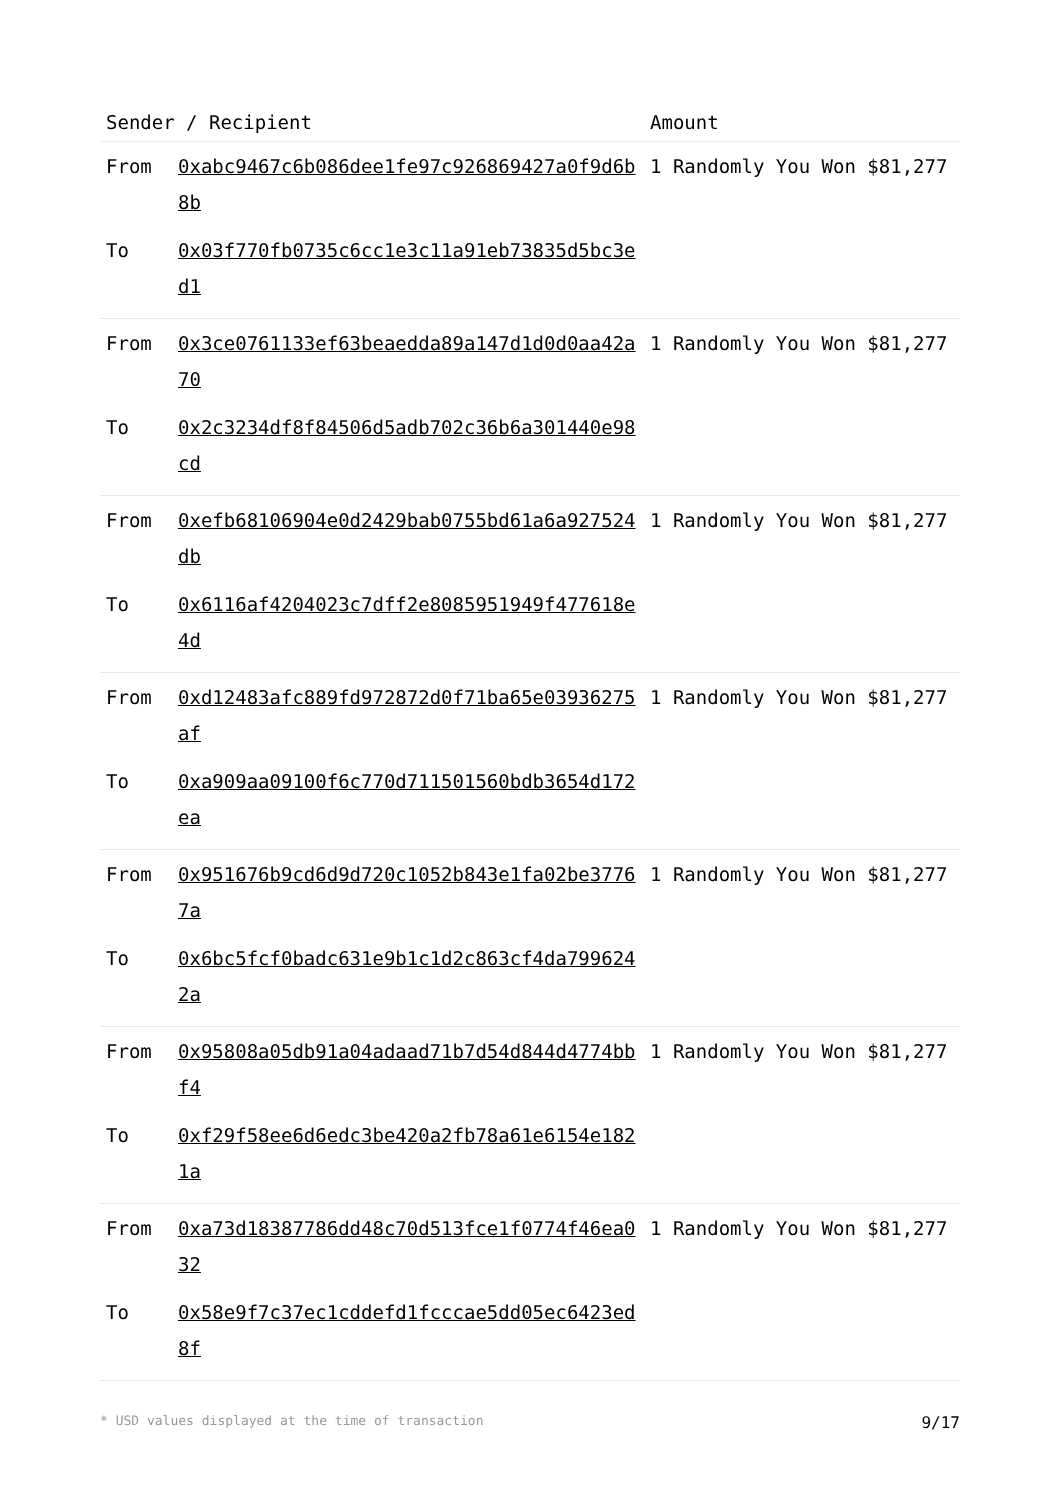| Sender / Recipient | | Amount |
| --- | --- | --- |
| From | 0xabc9467c6b086dee1fe97c926869427a0f9d6b8b | 1 Randomly You Won $81,277 |
| To | 0x03f770fb0735c6cc1e3c11a91eb73835d5bc3ed1 | |
| From | 0x3ce0761133ef63beaedda89a147d1d0d0aa42a70 | 1 Randomly You Won $81,277 |
| To | 0x2c3234df8f84506d5adb702c36b6a301440e98cd | |
| From | 0xefb68106904e0d2429bab0755bd61a6a927524db | 1 Randomly You Won $81,277 |
| To | 0x6116af4204023c7dff2e8085951949f477618e4d | |
| From | 0xd12483afc889fd972872d0f71ba65e03936275af | 1 Randomly You Won $81,277 |
| To | 0xa909aa09100f6c770d711501560bdb3654d172ea | |
| From | 0x951676b9cd6d9d720c1052b843e1fa02be37767a | 1 Randomly You Won $81,277 |
| To | 0x6bc5fcf0badc631e9b1c1d2c863cf4da7996242a | |
| From | 0x95808a05db91a04adaad71b7d54d844d4774bbf4 | 1 Randomly You Won $81,277 |
| To | 0xf29f58ee6d6edc3be420a2fb78a61e6154e1821a | |
| From | 0xa73d18387786dd48c70d513fce1f0774f46ea032 | 1 Randomly You Won $81,277 |
| To | 0x58e9f7c37ec1cddefd1fcccae5dd05ec6423ed8f | |
* USD values displayed at the time of transaction 9/17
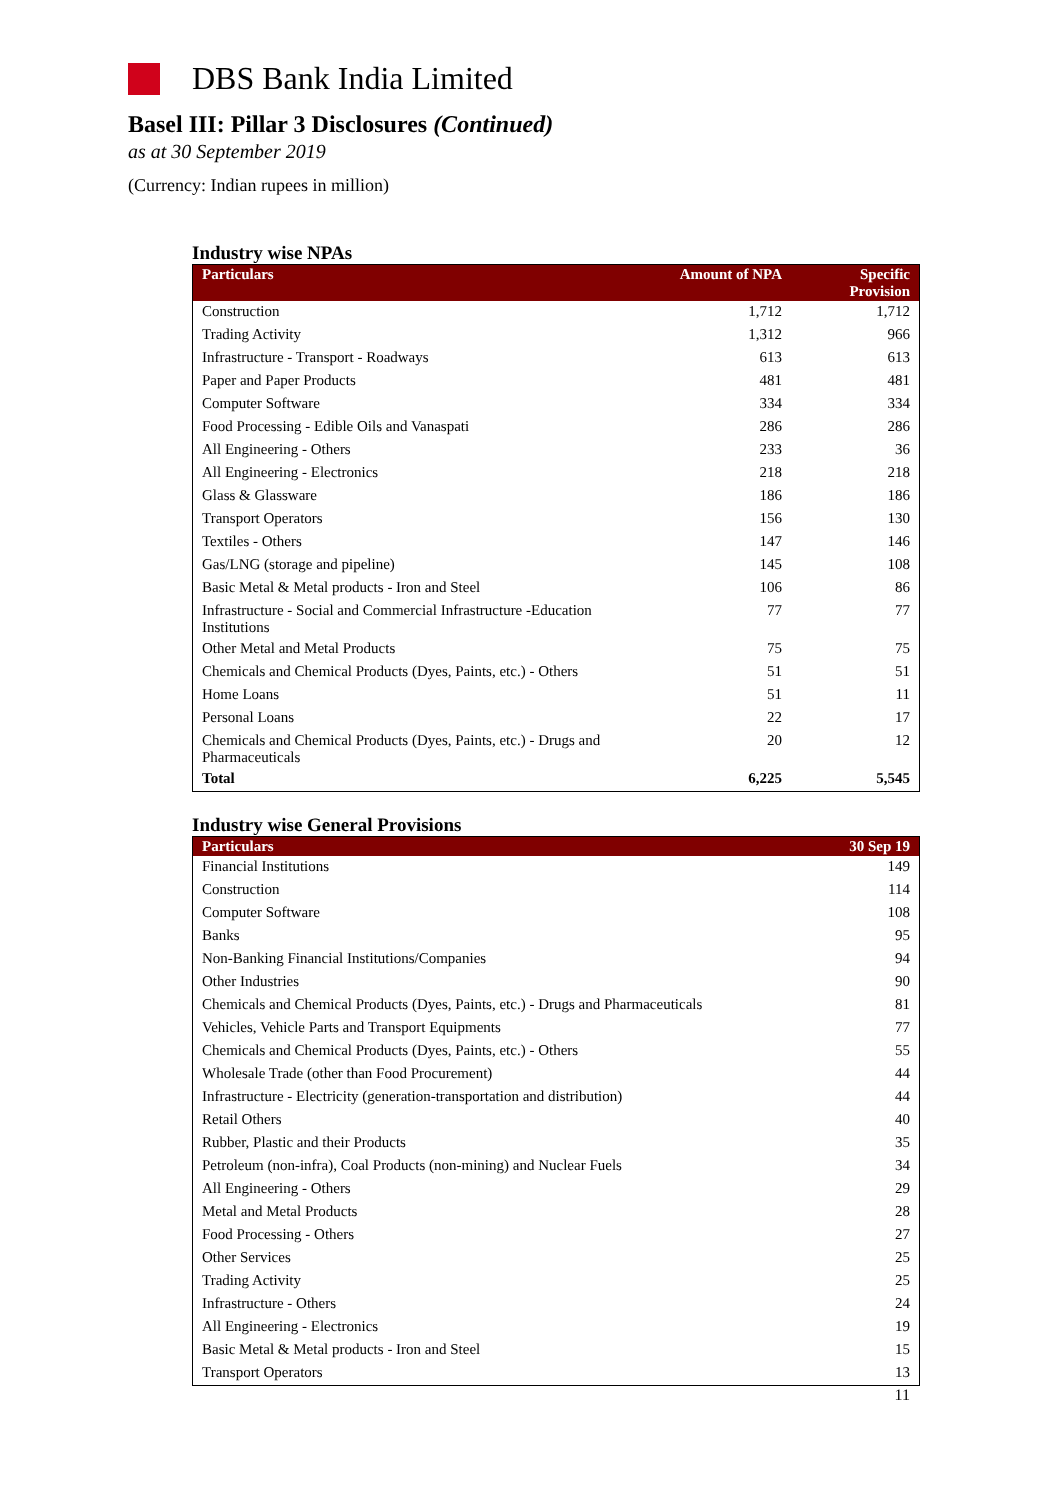DBS Bank India Limited
Basel III: Pillar 3 Disclosures (Continued)
as at 30 September 2019
(Currency: Indian rupees in million)
Industry wise NPAs
| Particulars | Amount of NPA | Specific Provision |
| --- | --- | --- |
| Construction | 1,712 | 1,712 |
| Trading Activity | 1,312 | 966 |
| Infrastructure - Transport - Roadways | 613 | 613 |
| Paper and Paper Products | 481 | 481 |
| Computer Software | 334 | 334 |
| Food Processing - Edible Oils and Vanaspati | 286 | 286 |
| All Engineering - Others | 233 | 36 |
| All Engineering - Electronics | 218 | 218 |
| Glass & Glassware | 186 | 186 |
| Transport Operators | 156 | 130 |
| Textiles - Others | 147 | 146 |
| Gas/LNG (storage and pipeline) | 145 | 108 |
| Basic Metal & Metal products - Iron and Steel | 106 | 86 |
| Infrastructure - Social and Commercial Infrastructure -Education Institutions | 77 | 77 |
| Other Metal and Metal Products | 75 | 75 |
| Chemicals and Chemical Products (Dyes, Paints, etc.) - Others | 51 | 51 |
| Home Loans | 51 | 11 |
| Personal Loans | 22 | 17 |
| Chemicals and Chemical Products (Dyes, Paints, etc.) - Drugs and Pharmaceuticals | 20 | 12 |
| Total | 6,225 | 5,545 |
Industry wise General Provisions
| Particulars | 30 Sep 19 |
| --- | --- |
| Financial Institutions | 149 |
| Construction | 114 |
| Computer Software | 108 |
| Banks | 95 |
| Non-Banking Financial Institutions/Companies | 94 |
| Other Industries | 90 |
| Chemicals and Chemical Products (Dyes, Paints, etc.) - Drugs and Pharmaceuticals | 81 |
| Vehicles, Vehicle Parts and Transport Equipments | 77 |
| Chemicals and Chemical Products (Dyes, Paints, etc.) - Others | 55 |
| Wholesale Trade (other than Food Procurement) | 44 |
| Infrastructure - Electricity (generation-transportation and distribution) | 44 |
| Retail Others | 40 |
| Rubber, Plastic and their Products | 35 |
| Petroleum (non-infra), Coal Products (non-mining) and Nuclear Fuels | 34 |
| All Engineering - Others | 29 |
| Metal and Metal Products | 28 |
| Food Processing - Others | 27 |
| Other Services | 25 |
| Trading Activity | 25 |
| Infrastructure - Others | 24 |
| All Engineering - Electronics | 19 |
| Basic Metal & Metal products - Iron and Steel | 15 |
| Transport Operators | 13 |
11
========================================================================
**What you need to do**
Give back the material word for word and drop the pictures it holds.

**Written response**
| Sender / Recipient | | Amount |
| --- | --- | --- |
| From | 0xabc9467c6b086dee1fe97c926869427a0f9d6b8b | 1 Randomly You Won $81,277 |
| To | 0x03f770fb0735c6cc1e3c11a91eb73835d5bc3ed1 | |
| From | 0x3ce0761133ef63beaedda89a147d1d0d0aa42a70 | 1 Randomly You Won $81,277 |
| To | 0x2c3234df8f84506d5adb702c36b6a301440e98cd | |
| From | 0xefb68106904e0d2429bab0755bd61a6a927524db | 1 Randomly You Won $81,277 |
| To | 0x6116af4204023c7dff2e8085951949f477618e4d | |
| From | 0xd12483afc889fd972872d0f71ba65e03936275af | 1 Randomly You Won $81,277 |
| To | 0xa909aa09100f6c770d711501560bdb3654d172ea | |
| From | 0x951676b9cd6d9d720c1052b843e1fa02be37767a | 1 Randomly You Won $81,277 |
| To | 0x6bc5fcf0badc631e9b1c1d2c863cf4da7996242a | |
| From | 0x95808a05db91a04adaad71b7d54d844d4774bbf4 | 1 Randomly You Won $81,277 |
| To | 0xf29f58ee6d6edc3be420a2fb78a61e6154e1821a | |
| From | 0xa73d18387786dd48c70d513fce1f0774f46ea032 | 1 Randomly You Won $81,277 |
| To | 0x58e9f7c37ec1cddefd1fcccae5dd05ec6423ed8f | |
* USD values displayed at the time of transaction 9/17
DBS Bank India Limited
Basel III: Pillar 3 Disclosures (Continued)
as at 30 September 2019
(Currency: Indian rupees in million)
Industry wise NPAs
| Particulars | Amount of NPA | Specific Provision |
| --- | --- | --- |
| Construction | 1,712 | 1,712 |
| Trading Activity | 1,312 | 966 |
| Infrastructure - Transport - Roadways | 613 | 613 |
| Paper and Paper Products | 481 | 481 |
| Computer Software | 334 | 334 |
| Food Processing - Edible Oils and Vanaspati | 286 | 286 |
| All Engineering - Others | 233 | 36 |
| All Engineering - Electronics | 218 | 218 |
| Glass & Glassware | 186 | 186 |
| Transport Operators | 156 | 130 |
| Textiles - Others | 147 | 146 |
| Gas/LNG (storage and pipeline) | 145 | 108 |
| Basic Metal & Metal products - Iron and Steel | 106 | 86 |
| Infrastructure - Social and Commercial Infrastructure -Education Institutions | 77 | 77 |
| Other Metal and Metal Products | 75 | 75 |
| Chemicals and Chemical Products (Dyes, Paints, etc.) - Others | 51 | 51 |
| Home Loans | 51 | 11 |
| Personal Loans | 22 | 17 |
| Chemicals and Chemical Products (Dyes, Paints, etc.) - Drugs and Pharmaceuticals | 20 | 12 |
| Total | 6,225 | 5,545 |
Industry wise General Provisions
| Particulars | 30 Sep 19 |
| --- | --- |
| Financial Institutions | 149 |
| Construction | 114 |
| Computer Software | 108 |
| Banks | 95 |
| Non-Banking Financial Institutions/Companies | 94 |
| Other Industries | 90 |
| Chemicals and Chemical Products (Dyes, Paints, etc.) - Drugs and Pharmaceuticals | 81 |
| Vehicles, Vehicle Parts and Transport Equipments | 77 |
| Chemicals and Chemical Products (Dyes, Paints, etc.) - Others | 55 |
| Wholesale Trade (other than Food Procurement) | 44 |
| Infrastructure - Electricity (generation-transportation and distribution) | 44 |
| Retail Others | 40 |
| Rubber, Plastic and their Products | 35 |
| Petroleum (non-infra), Coal Products (non-mining) and Nuclear Fuels | 34 |
| All Engineering - Others | 29 |
| Metal and Metal Products | 28 |
| Food Processing - Others | 27 |
| Other Services | 25 |
| Trading Activity | 25 |
| Infrastructure - Others | 24 |
| All Engineering - Electronics | 19 |
| Basic Metal & Metal products - Iron and Steel | 15 |
| Transport Operators | 13 |
11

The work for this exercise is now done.